Begin at the line containing "Return one 3D" in the records below, end at the line containing "Objective: recover the", and retype each line in that span exactly. No other line and no image should appear.

(Indoor and outdoor scene photos)
────────────────────

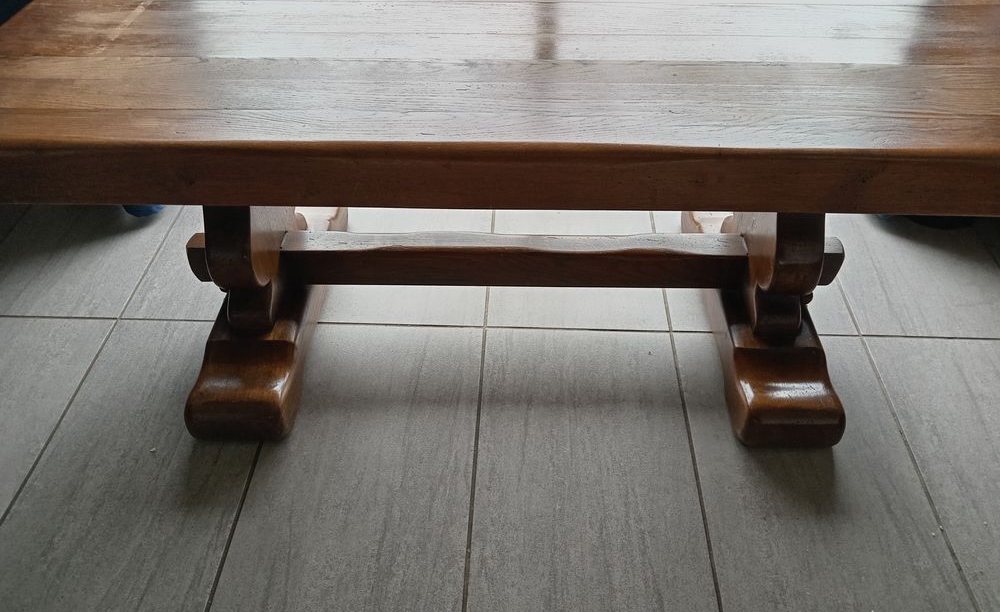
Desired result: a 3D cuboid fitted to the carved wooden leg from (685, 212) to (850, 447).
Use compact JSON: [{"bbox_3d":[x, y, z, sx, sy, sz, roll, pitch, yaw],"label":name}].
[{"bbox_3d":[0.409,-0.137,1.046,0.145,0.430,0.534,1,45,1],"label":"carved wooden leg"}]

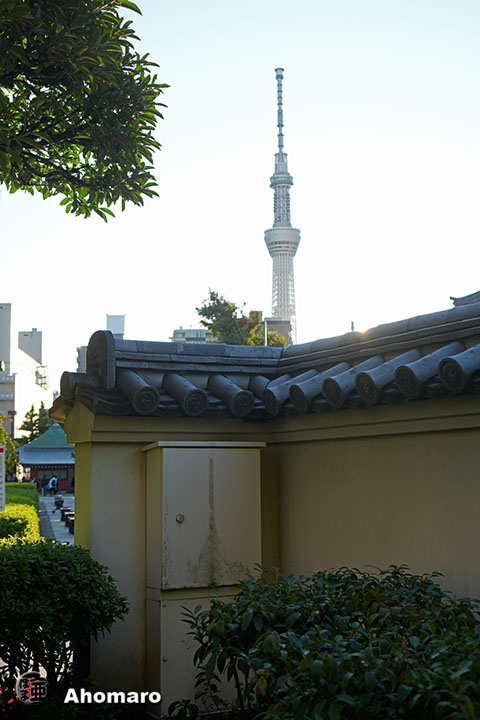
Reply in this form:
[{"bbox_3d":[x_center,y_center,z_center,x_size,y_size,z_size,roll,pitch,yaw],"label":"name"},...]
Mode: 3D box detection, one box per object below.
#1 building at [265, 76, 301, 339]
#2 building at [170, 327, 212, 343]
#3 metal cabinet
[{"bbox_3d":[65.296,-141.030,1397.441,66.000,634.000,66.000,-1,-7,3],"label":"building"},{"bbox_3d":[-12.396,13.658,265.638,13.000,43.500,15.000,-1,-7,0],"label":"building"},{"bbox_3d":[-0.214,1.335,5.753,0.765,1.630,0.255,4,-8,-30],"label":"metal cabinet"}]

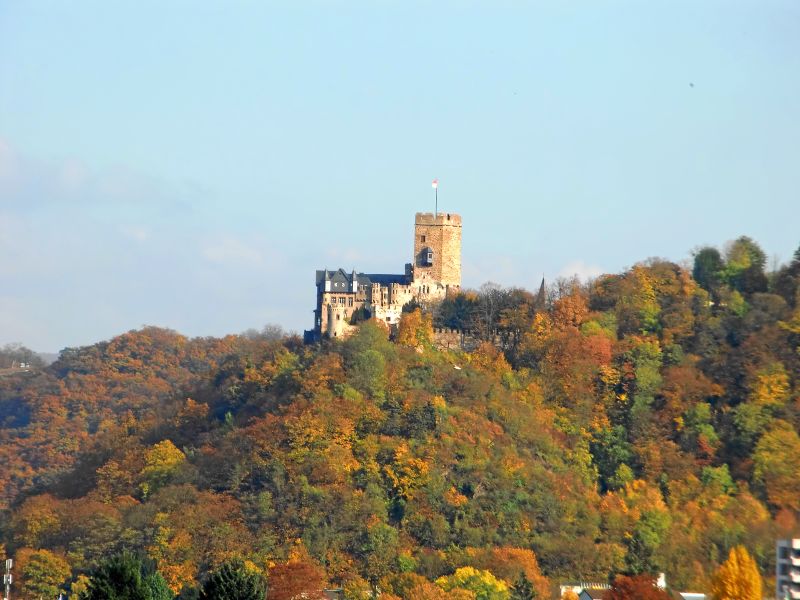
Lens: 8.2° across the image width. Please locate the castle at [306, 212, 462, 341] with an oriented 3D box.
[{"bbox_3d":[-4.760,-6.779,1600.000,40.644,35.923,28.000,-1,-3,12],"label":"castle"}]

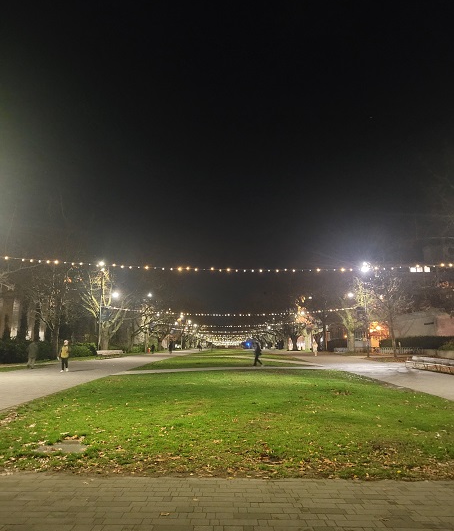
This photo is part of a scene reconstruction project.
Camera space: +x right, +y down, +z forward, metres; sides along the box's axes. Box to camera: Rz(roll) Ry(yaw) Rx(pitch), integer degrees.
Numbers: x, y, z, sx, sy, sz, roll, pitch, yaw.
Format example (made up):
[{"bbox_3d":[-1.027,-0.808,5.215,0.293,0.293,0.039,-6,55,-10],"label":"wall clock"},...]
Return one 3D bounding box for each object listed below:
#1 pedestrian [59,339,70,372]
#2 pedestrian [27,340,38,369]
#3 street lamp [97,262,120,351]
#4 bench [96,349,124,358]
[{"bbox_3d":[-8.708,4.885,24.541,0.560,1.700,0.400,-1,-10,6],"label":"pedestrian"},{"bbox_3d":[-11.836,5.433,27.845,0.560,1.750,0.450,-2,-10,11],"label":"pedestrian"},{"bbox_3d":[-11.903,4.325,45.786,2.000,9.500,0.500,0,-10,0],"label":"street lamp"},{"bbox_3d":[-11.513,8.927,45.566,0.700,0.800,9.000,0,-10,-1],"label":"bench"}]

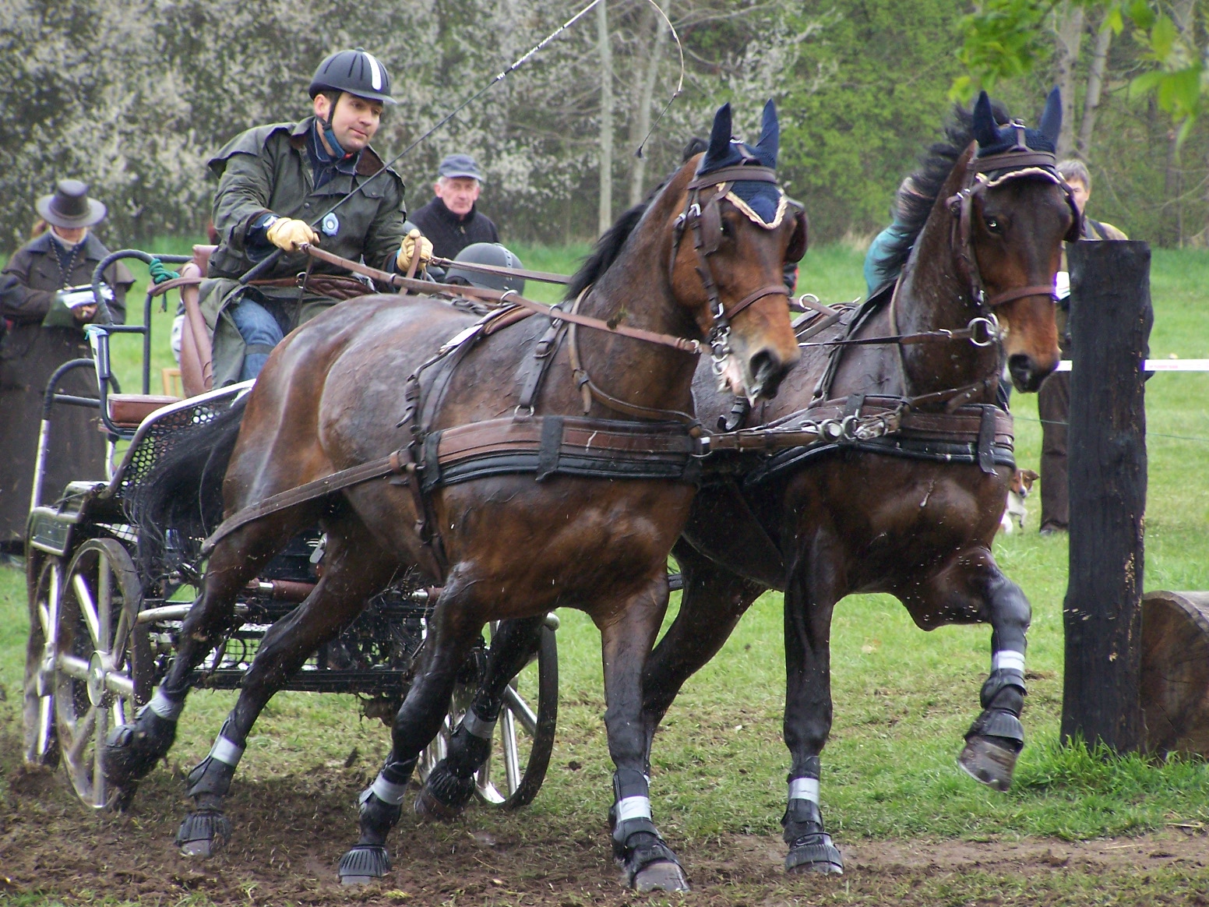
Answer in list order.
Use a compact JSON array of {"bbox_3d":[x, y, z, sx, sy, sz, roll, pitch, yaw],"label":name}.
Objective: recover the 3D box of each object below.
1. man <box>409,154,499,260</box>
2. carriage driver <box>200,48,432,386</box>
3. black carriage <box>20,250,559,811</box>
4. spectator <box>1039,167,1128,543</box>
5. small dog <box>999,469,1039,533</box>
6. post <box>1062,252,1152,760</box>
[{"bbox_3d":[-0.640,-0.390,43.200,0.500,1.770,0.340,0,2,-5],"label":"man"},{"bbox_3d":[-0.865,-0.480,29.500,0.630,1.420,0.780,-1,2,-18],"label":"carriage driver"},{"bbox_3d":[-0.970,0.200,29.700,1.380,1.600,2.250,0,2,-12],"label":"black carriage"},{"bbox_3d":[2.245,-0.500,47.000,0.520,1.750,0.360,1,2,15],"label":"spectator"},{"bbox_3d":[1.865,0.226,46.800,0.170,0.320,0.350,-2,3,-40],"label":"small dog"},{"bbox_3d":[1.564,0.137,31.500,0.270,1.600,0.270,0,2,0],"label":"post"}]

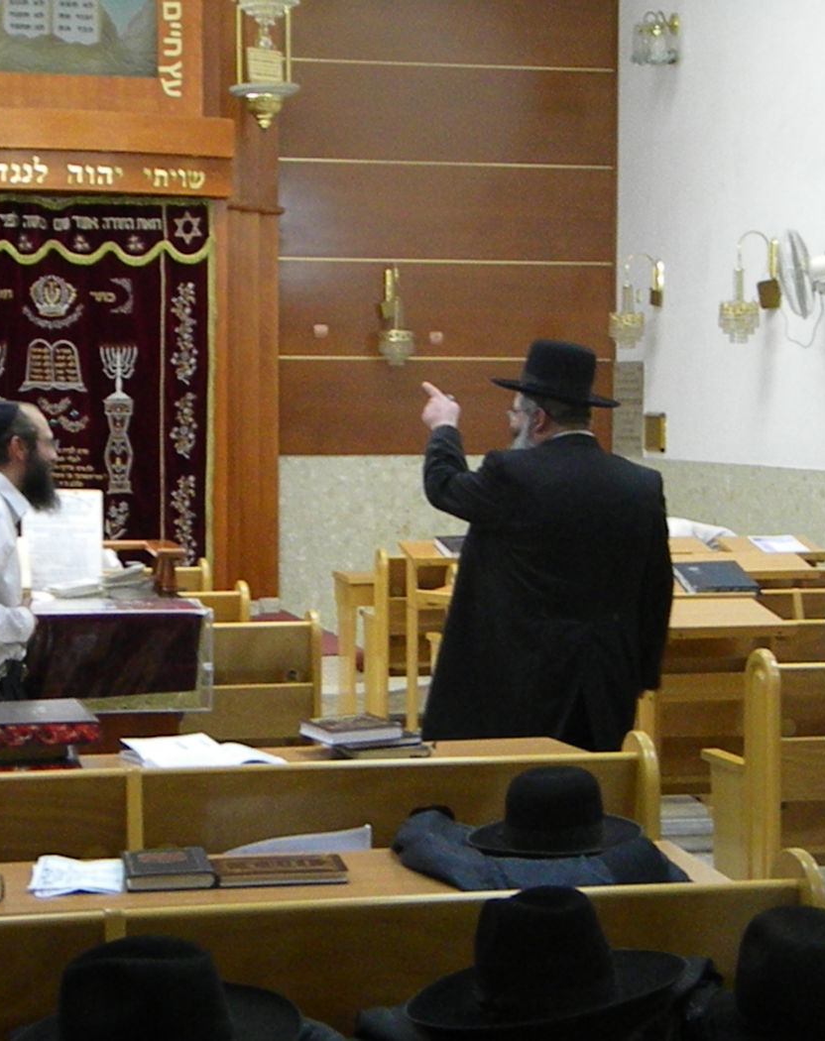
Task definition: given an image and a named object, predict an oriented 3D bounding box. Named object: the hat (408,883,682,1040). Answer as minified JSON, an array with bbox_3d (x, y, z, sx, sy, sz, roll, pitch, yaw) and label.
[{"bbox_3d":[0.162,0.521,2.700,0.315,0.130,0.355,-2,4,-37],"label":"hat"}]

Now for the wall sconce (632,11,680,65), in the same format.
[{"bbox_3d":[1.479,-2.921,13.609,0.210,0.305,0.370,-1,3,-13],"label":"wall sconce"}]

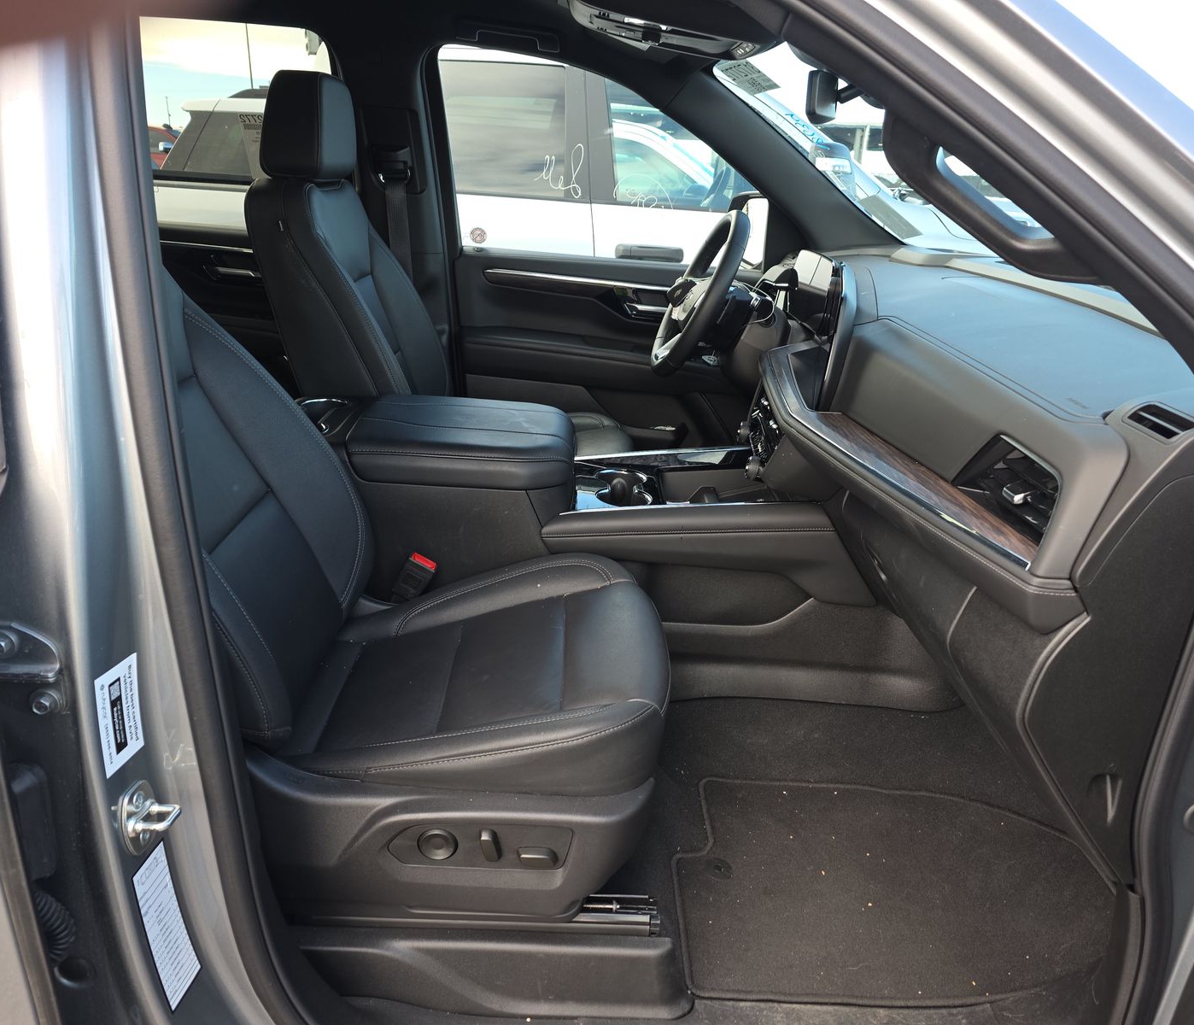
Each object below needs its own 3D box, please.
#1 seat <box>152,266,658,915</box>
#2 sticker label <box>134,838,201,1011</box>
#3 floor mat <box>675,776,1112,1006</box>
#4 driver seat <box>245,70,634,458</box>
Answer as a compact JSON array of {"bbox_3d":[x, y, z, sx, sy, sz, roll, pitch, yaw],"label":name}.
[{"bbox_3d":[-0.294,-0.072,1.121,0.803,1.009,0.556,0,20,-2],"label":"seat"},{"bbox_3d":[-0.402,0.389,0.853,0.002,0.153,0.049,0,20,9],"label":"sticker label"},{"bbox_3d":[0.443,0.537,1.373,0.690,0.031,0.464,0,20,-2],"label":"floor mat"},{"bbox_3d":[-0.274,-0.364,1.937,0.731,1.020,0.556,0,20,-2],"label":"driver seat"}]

────────────────────

● Task output
Return one 3D bounding box for each object listed below:
#1 pedestrian [59,339,70,372]
#2 pedestrian [27,340,38,369]
#3 street lamp [97,262,120,351]
#4 bench [96,349,124,358]
[{"bbox_3d":[-8.708,4.885,24.541,0.560,1.700,0.400,-1,-10,6],"label":"pedestrian"},{"bbox_3d":[-11.836,5.433,27.845,0.560,1.750,0.450,-2,-10,11],"label":"pedestrian"},{"bbox_3d":[-11.903,4.325,45.786,2.000,9.500,0.500,0,-10,0],"label":"street lamp"},{"bbox_3d":[-11.513,8.927,45.566,0.700,0.800,9.000,0,-10,-1],"label":"bench"}]

Answer in list order.
Use a compact JSON array of {"bbox_3d":[x, y, z, sx, sy, sz, roll, pitch, yaw],"label":name}.
Objective: recover the 3D box of each object below.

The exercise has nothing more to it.